# 16.1hh Chestnut Mare By DOUBLE TRIGGER



## Lisamd (21 November 2011)

I bought this mare in 2005 (I think) as a 3 year old from her breeder. She was full TB by Double Trigger. I sold her about 18 mth later to John Winnett at Canal Grove Stables, Leighton Buzzard due to financial situation where I split with my partner and needed money to finance the house purchase and could only keep one horse. I wasn't happy about her going to a dealer but it was a forced sale.

Anyhow about 5 mths later I had a call from a girl called Georgina ??? (can't remember her surname) who had bought her and traced her back to me via contacting the breeder who gave her my details as I bought her direct. We talked and discovered this little mare had had a rough time in the few months she had left me. Georgina had bought her from 2 girls who shared her and said they had owned her for 2 years and had to sell as one of them had had a baby. Anyway we pieced together our stories and I could account for lumps and bumps and her quirks.

I went to visit her near Birmingham one Feb, I think 2007 and she was flourishing in her new home and looked amazing.
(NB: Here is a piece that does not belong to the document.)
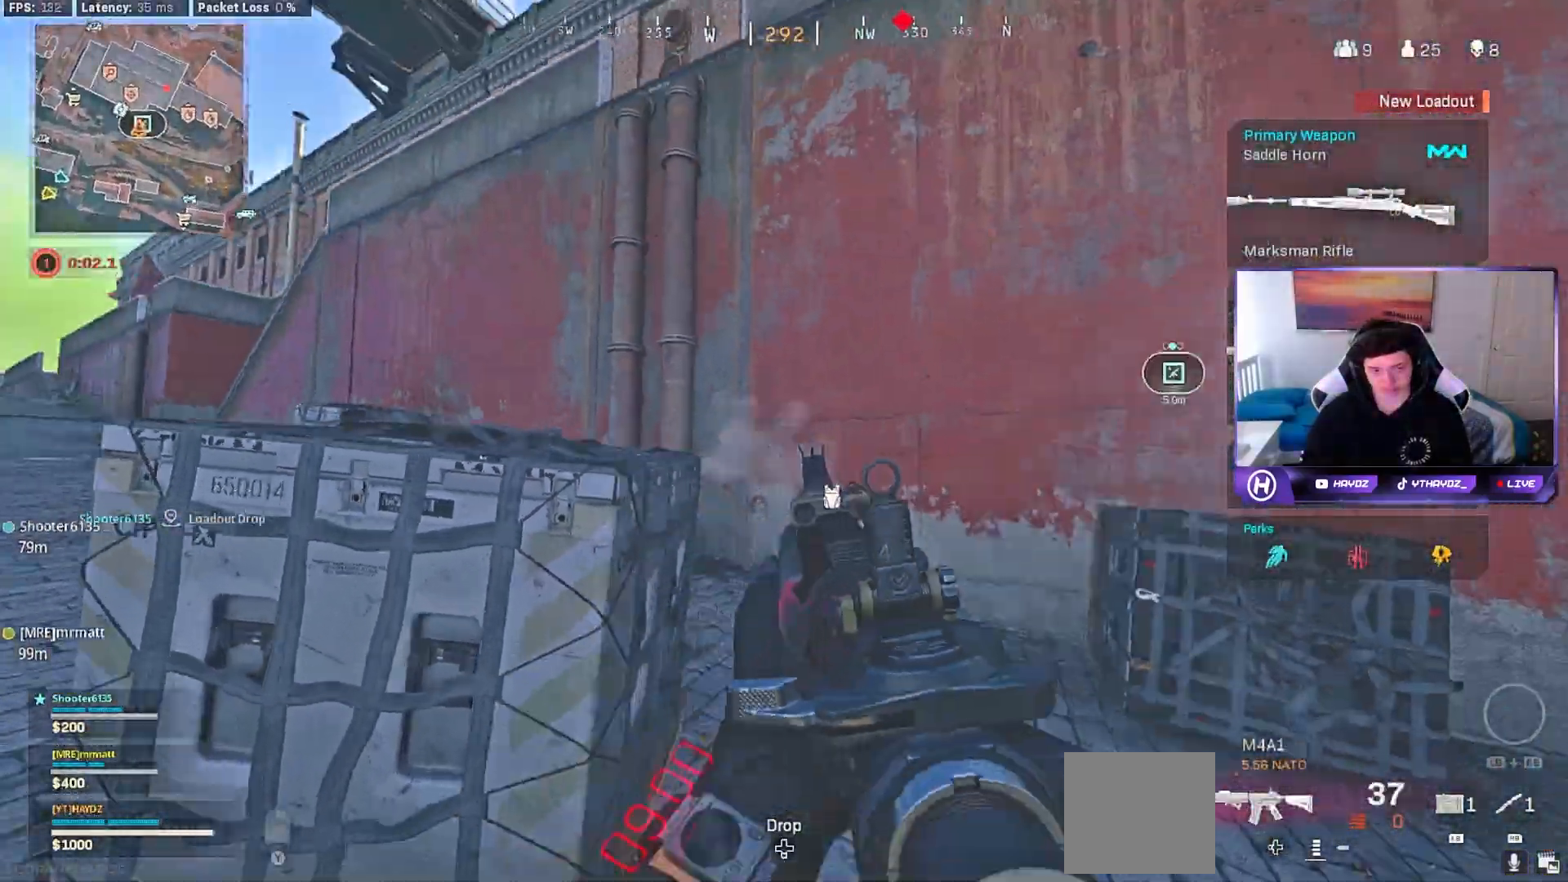
{"dt_ms": 500, "buttons": ["R3"], "left_stick": "right", "right_stick": "center", "events": [[83, "L3", "up"], [167, "right_stick", "left"], [217, "L3", "down"], [217, "left_stick", "up"], [267, "R3", "down"], [317, "L3", "up"], [333, "R3", "up"], [433, "R3", "down"], [467, "right_stick", "center"], [500, "left_stick", "right"]]}
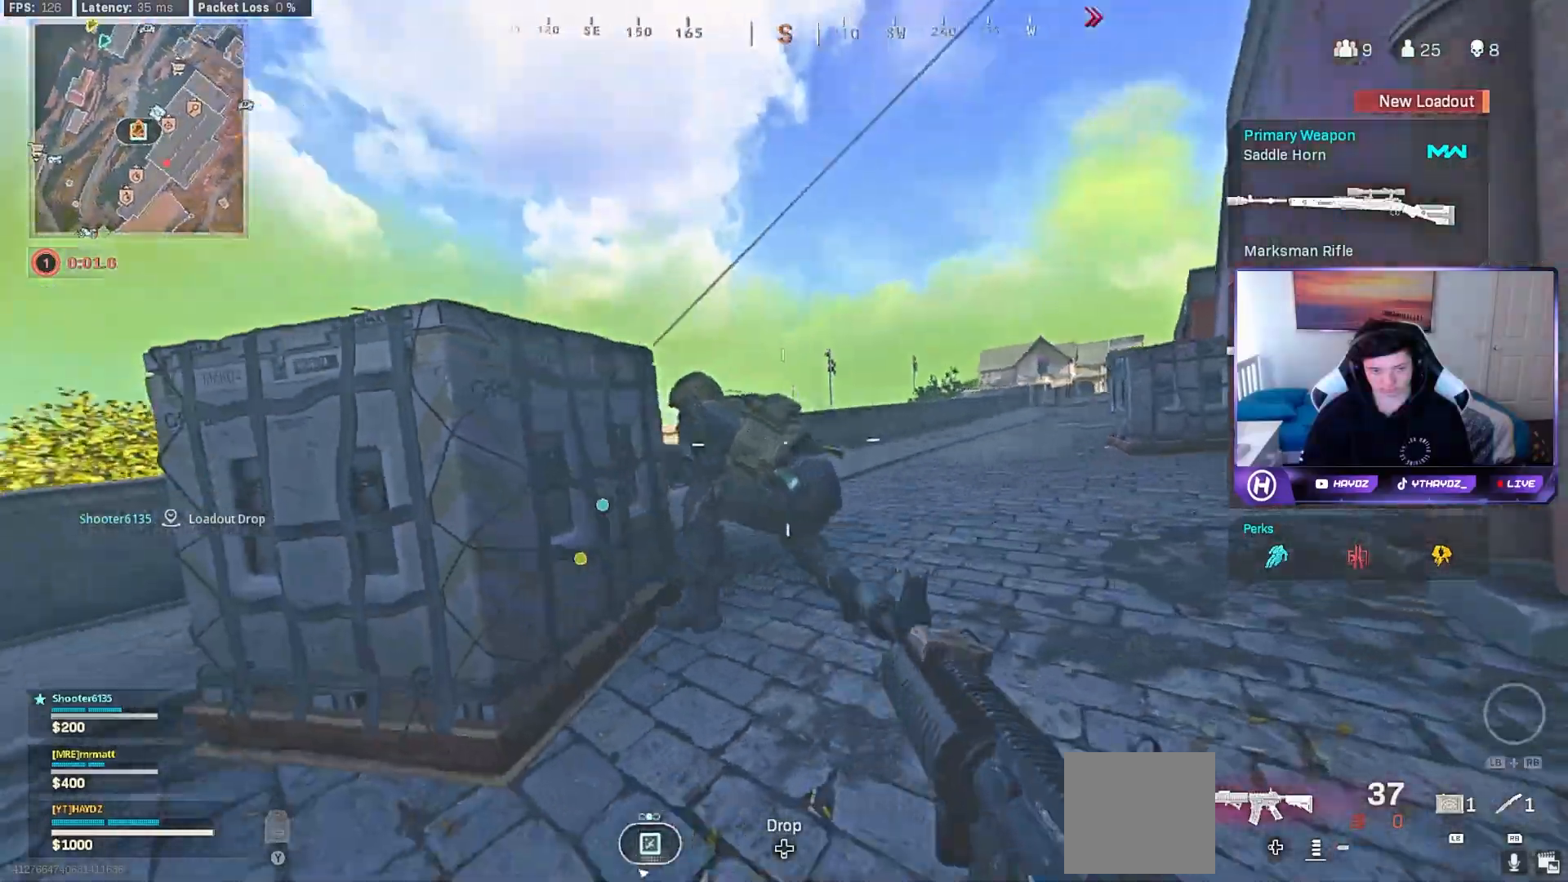
{"dt_ms": 500, "buttons": ["L2", "R2"], "left_stick": "center", "right_stick": "down", "events": [[17, "R3", "up"], [33, "L2", "down"], [33, "right_stick", "left"], [67, "left_stick", "up"], [83, "R2", "down"], [83, "R3", "down"], [100, "right_stick", "down-left"], [150, "R3", "up"], [267, "left_stick", "up-right"], [267, "right_stick", "down"], [367, "left_stick", "up-left"], [417, "left_stick", "center"]]}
I have since lost contact with Georgina, I did email her a few times but had no further response and am just wondering what became of this lovely little horse? 

When I bought her she was called Stretch, I named her Willow and she was sold on as Twix. She could be nappy and have a little rear but was as sweet as anything to handle. She has a lump on her front off side pastern where she severed the main artery to her hoof.
She had a white blaze and 2 white socks behind.

Anyone recognised her or know anything good or bad?


----------